## Tasks to perform
a – Answer these about the geopandas groupby post, one answer per line, marked the same way:
(i) What did giving an extra argument do to the warning and the output?
(ii) What undesired feature did the output have because of how the area attribute works?
(iii) What length is reported for the final output?
b – Write out the part of the geopandas groupby post between "35411 3.928004e+05" and "but it worked.", inclusive, with every word unchanged.

## Document segment
_ _ _ _ _

Giving an extra argument made the warning go away without changing the output (see this Stack Overflow thread for further details):
data.groupby('CLASS').apply(lambda group: group.area, include_groups=False)However, due to the way the area attribute in geopandas works, the output has an undesired MultiIndex:
CLASS
32111 3116 1833.746786
32112 3115 2148.168209
32200 103 103982.028273
104 1754.793619
32417 3112 102.667779
...
36313 4299 2651.800270
4300 376.503380
4301 413.942555
4302 3487.927677
4303 1278.963199
Length: 4304, dtype: float64After further searching, I was finally able to match the desired output like so:
data.groupby('CLASS').apply(lambda group: group.area, include_groups=False).groupby(level=0).sum()Here's the output:
CLASS
32111 1.833747e+03
32112 2.148168e+03
32200 1.057368e+05
32417 1.026678e+02
32421 6.792797e+05
...
35411 3.928004e+05
35412 4.708321e+06
35421 6.786374e+04
36200 9.986966e+06
36313 4.346029e+04
Length: 21, dtype: float64
I don't know whether what I did, with two .groupby() operations, is the ideal way to do things, but it worked.

_ _ _ _ _

## Data to examine
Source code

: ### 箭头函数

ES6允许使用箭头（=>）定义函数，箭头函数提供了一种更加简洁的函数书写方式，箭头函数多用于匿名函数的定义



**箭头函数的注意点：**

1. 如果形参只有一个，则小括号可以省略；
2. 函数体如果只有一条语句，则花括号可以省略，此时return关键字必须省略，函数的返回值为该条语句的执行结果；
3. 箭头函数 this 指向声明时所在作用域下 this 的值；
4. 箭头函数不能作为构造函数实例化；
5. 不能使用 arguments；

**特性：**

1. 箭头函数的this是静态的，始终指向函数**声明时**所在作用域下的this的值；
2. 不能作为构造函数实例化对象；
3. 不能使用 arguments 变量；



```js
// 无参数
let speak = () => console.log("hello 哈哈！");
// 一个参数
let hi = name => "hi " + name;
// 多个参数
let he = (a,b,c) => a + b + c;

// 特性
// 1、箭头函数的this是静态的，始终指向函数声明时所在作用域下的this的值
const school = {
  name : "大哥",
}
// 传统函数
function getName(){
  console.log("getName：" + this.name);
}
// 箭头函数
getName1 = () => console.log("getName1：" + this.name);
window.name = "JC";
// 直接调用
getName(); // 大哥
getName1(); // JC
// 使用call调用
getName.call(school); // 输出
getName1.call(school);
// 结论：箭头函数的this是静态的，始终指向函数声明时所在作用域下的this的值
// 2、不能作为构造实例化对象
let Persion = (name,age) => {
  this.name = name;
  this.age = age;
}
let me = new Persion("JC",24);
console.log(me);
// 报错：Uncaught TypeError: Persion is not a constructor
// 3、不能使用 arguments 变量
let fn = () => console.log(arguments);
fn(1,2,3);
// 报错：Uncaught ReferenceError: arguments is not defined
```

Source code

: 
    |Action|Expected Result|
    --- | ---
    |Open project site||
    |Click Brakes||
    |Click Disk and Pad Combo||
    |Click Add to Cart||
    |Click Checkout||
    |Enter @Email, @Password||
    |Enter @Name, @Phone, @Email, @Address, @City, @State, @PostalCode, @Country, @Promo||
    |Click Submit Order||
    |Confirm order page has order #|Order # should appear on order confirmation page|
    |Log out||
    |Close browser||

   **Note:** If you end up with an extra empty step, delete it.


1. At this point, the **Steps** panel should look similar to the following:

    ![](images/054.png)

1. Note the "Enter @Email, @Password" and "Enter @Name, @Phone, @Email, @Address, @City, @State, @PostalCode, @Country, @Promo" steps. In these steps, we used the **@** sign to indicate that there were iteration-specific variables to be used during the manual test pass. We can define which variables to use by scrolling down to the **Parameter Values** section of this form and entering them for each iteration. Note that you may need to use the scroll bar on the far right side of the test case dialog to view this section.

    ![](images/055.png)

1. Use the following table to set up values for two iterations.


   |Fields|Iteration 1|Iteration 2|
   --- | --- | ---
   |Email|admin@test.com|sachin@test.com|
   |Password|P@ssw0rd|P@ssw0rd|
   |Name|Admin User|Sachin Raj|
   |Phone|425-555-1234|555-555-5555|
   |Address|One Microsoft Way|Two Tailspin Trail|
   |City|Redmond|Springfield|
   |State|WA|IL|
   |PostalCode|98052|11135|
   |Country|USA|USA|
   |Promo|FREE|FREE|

_ _ _ _ _

## Answers to the exercises
a –
(i) It made the warning go away without changing the output.
(ii) An undesired MultiIndex.
(iii) 21.

b –
35411 3.928004e+05
35412 4.708321e+06
35421 6.786374e+04
36200 9.986966e+06
36313 4.346029e+04
Length: 21, dtype: float64
I don't know whether what I did, with two .groupby() operations, is the ideal way to do things, but it worked.